The European Commission sees but does not want to recognize the serious problems it has caused to farmers in Central and Eastern Europe by allowing Ukrainian grain to be dumped on their markets, István Jakab, President of the National Association of Hungarian Farmers’ Circles and Farmers’ Cooperatives, told Világgazdaság in an interview. He added that it was therefore not surprising that European crop prices have practically halved.
István Jakab recalled that after the Hungarian farmers’ demonstration in Brussels in May, the EU Agriculture Commissioner told them that European farmers have to put up with market-distorting imports because they are a form of war support for Ukraine. However, as the President of the National Association of Hungarian Farmers’ Circles and Farmers’ Cooperatives pointed out, the Brussels communication does not mention the fact that a large part of Ukrainian land is used by American and Western European companies, and that it is all about finding a market for their produce.
So ‘well’ has the solidarity corridor for starving countries worked, that every second lot has stayed in the EU, increasing imports from Ukraine several thousand times compared to before the war.
The fact that this was compounded by tax evasion will again, Jakab said, escape the attention of the decision-makers in Brussels. No wonder that under these circumstances, European crop prices have practically halved and are now well below cost, he added.
Photo: Facebook/Péter Szijjártó
“In Brussels, they say that the market will sort everything out anyway, that they do not think any measures are needed, and we say that import restrictions must be maintained, because we must not let European producers have tens of millions of tons of cereals without any information about their origin or, for example, about the pesticides used,” Jakab emphasized.
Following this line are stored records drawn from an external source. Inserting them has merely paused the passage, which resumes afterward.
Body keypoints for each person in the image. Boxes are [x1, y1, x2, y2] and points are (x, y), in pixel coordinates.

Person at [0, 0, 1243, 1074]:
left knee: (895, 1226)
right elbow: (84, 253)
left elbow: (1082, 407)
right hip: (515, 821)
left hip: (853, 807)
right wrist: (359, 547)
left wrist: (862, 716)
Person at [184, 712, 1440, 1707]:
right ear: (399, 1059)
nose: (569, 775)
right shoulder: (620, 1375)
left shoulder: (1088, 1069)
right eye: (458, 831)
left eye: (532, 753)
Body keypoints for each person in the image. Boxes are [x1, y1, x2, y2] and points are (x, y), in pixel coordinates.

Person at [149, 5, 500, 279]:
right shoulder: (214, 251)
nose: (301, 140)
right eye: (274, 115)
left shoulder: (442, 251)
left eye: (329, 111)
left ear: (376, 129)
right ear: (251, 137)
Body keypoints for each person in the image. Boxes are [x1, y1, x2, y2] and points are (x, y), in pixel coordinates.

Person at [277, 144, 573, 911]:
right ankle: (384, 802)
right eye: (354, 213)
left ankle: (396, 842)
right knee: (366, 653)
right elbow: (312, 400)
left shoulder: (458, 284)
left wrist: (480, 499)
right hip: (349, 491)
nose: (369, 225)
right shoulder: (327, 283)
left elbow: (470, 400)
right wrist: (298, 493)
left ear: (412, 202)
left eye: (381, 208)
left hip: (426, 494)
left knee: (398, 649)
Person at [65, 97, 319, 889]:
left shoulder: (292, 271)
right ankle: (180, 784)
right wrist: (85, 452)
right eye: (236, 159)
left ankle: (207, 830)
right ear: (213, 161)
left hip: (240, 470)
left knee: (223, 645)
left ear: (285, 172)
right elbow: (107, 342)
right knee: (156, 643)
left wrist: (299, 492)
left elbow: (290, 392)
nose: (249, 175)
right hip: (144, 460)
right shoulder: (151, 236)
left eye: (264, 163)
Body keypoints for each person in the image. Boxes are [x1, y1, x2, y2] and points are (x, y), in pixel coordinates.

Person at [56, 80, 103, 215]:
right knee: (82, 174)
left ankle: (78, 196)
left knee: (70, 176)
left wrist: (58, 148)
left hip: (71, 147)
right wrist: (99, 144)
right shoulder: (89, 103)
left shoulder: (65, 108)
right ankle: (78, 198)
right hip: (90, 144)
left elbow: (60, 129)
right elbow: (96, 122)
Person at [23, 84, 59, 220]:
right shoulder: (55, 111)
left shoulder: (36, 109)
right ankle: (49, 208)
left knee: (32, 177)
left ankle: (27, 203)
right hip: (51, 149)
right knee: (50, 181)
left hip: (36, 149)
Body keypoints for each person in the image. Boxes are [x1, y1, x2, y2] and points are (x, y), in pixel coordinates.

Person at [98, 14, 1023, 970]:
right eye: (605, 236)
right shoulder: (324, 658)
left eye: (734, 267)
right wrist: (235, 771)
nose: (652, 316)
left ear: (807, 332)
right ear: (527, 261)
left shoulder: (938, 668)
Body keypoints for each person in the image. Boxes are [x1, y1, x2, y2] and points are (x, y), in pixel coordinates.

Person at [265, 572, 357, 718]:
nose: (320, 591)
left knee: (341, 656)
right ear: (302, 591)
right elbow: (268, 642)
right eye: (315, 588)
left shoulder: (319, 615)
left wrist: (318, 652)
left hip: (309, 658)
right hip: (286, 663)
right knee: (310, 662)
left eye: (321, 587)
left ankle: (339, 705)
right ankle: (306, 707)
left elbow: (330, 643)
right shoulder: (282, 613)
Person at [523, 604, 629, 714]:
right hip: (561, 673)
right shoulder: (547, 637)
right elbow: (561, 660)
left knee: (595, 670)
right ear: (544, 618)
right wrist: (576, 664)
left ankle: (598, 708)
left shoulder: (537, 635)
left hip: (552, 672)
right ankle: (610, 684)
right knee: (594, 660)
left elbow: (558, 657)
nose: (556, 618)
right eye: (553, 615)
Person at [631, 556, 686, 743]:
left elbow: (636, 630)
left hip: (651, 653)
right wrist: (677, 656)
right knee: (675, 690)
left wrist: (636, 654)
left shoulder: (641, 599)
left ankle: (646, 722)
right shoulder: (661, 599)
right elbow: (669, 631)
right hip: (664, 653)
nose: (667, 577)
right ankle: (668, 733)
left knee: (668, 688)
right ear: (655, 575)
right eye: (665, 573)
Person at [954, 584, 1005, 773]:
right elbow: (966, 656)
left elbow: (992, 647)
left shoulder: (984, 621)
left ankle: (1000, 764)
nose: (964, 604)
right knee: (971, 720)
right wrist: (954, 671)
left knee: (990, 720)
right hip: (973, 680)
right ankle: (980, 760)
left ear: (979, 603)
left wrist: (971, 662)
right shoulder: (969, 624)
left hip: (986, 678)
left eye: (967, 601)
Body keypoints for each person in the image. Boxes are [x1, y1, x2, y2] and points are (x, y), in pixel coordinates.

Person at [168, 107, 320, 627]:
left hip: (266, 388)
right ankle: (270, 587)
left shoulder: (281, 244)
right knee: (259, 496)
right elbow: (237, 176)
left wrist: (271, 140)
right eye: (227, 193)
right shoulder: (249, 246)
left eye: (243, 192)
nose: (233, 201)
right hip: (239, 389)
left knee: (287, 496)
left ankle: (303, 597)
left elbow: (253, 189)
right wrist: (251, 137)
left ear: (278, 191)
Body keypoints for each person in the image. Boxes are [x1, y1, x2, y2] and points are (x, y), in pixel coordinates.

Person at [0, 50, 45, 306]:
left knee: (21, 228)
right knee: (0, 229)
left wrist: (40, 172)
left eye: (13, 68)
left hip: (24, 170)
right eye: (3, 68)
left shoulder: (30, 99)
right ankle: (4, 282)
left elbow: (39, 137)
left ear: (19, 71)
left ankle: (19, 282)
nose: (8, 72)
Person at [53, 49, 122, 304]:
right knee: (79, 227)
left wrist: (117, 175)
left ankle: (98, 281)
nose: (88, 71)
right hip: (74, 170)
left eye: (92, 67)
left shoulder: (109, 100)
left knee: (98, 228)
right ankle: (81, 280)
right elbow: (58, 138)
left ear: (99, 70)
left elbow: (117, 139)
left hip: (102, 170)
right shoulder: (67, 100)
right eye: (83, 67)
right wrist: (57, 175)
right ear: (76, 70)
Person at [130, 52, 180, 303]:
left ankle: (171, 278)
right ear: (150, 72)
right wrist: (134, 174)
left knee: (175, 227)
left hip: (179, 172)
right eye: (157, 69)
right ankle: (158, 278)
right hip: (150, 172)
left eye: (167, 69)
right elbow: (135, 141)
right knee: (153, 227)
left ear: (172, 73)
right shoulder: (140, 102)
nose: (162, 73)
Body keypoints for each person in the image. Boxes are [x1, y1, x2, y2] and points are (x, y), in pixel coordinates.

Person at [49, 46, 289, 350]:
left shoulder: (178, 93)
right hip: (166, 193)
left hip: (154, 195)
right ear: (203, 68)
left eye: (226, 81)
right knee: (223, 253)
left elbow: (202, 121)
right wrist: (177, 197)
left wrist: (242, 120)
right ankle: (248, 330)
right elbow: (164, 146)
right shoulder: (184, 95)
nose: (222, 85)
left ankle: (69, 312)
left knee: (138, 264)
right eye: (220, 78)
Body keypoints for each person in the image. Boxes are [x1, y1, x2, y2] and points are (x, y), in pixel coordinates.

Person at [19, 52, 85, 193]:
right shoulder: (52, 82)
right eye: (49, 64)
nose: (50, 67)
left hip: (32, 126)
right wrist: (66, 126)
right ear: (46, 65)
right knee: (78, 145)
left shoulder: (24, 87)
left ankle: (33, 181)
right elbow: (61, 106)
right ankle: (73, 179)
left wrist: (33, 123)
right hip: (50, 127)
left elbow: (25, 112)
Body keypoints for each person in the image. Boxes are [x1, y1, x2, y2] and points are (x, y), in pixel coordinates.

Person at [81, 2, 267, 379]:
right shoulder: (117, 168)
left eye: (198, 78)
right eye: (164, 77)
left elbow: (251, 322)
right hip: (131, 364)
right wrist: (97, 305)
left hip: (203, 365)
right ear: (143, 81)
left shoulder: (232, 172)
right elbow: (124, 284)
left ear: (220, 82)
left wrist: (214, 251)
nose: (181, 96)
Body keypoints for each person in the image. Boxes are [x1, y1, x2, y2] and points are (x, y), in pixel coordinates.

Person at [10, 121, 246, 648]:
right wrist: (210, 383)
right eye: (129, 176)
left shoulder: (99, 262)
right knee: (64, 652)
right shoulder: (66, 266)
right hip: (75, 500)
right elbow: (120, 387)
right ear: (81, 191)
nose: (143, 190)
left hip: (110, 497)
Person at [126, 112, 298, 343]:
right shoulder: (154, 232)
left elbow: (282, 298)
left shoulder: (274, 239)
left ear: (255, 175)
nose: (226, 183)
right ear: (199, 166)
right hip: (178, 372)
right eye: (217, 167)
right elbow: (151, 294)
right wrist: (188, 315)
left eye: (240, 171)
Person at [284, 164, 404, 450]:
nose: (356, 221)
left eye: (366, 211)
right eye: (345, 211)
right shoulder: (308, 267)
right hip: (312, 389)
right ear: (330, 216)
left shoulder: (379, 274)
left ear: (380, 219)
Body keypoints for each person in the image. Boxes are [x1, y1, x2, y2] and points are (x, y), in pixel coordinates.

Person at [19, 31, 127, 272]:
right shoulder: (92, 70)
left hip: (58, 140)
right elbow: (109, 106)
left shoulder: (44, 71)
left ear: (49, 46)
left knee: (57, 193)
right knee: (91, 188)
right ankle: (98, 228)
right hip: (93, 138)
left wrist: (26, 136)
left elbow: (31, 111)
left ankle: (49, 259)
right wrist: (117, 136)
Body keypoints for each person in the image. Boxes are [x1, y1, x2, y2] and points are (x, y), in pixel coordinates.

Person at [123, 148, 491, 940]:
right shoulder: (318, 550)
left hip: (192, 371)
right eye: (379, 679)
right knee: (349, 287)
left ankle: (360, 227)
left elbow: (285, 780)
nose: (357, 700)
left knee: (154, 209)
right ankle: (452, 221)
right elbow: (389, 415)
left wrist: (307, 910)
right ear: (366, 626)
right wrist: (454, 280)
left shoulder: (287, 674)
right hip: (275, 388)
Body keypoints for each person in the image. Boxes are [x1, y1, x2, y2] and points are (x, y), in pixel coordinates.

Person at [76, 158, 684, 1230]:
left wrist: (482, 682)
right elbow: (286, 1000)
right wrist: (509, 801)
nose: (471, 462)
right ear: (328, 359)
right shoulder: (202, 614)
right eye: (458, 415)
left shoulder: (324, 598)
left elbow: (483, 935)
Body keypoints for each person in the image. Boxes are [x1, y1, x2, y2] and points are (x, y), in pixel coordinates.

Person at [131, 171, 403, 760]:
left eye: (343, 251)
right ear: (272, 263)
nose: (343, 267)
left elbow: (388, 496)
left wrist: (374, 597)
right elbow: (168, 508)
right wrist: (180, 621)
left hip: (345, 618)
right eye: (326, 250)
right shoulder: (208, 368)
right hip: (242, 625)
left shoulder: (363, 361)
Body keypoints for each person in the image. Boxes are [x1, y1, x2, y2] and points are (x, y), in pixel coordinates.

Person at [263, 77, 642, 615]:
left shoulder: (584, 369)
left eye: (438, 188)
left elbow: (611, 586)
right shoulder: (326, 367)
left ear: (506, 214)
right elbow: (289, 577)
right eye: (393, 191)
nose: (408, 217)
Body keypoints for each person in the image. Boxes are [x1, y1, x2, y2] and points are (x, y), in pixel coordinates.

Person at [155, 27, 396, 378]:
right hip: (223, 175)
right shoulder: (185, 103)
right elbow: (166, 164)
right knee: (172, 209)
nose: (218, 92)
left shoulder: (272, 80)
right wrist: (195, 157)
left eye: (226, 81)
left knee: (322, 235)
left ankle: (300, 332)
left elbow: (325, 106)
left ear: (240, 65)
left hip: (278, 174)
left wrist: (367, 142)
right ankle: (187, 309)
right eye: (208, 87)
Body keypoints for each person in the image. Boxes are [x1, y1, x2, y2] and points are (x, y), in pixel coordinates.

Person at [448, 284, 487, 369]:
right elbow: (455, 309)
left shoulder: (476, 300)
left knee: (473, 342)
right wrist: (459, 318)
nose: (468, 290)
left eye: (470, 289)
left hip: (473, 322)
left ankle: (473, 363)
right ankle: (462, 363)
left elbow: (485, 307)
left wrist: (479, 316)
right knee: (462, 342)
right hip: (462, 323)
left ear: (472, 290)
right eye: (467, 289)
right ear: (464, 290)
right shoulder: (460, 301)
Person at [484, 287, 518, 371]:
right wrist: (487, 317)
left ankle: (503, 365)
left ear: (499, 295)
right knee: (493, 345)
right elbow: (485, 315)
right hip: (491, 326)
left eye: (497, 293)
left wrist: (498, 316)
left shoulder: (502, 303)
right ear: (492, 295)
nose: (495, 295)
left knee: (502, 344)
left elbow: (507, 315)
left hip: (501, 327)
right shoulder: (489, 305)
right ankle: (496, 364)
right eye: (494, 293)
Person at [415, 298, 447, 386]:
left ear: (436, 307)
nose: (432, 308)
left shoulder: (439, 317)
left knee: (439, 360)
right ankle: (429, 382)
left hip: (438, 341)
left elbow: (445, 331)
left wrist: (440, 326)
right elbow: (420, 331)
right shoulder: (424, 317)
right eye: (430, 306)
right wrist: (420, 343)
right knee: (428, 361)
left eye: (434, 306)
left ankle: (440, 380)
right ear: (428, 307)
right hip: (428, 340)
He argued that this really is a matter of vital importance to Hungarian farmers, and they are in complete agreement with the other farmers’ organizations in Eastern Europe.
The President of the National Association of Hungarian Farmers’ Circles and Farmers’ Cooperatives highlighted that
a much bigger problem is that the market has practically frozen over the last period, as some people bought huge stocks of Ukrainian produce last year, which are still pushing prices down, but Ukrainian imports have also completely destroyed our exports to Italy, Spain, and Romania.
Looking at this year, we can talk about an average harvest so far in Hungary, which would give cause for optimism after last year’s difficult drought, but from an economic point of view, 2023 is extremely uncertain, Jakab pointed out. He said that the outlook for autumn-sown arable crops is good for the time being, but with buying-in prices and the steep fall in new crop binding prices, most farmers are trying to cut back on inputs.
It is therefore already apparent that these previously successful crops will, on average, produce losses of up to several hundred thousand forints per hectare.
Regarding domestic matters, the president also pointed out in the interview that last week parliament passed a law banning the taxation of farmland by municipalities. According to Jakab, this was necessary due to the current situation on the crop market and last year’s severe drought.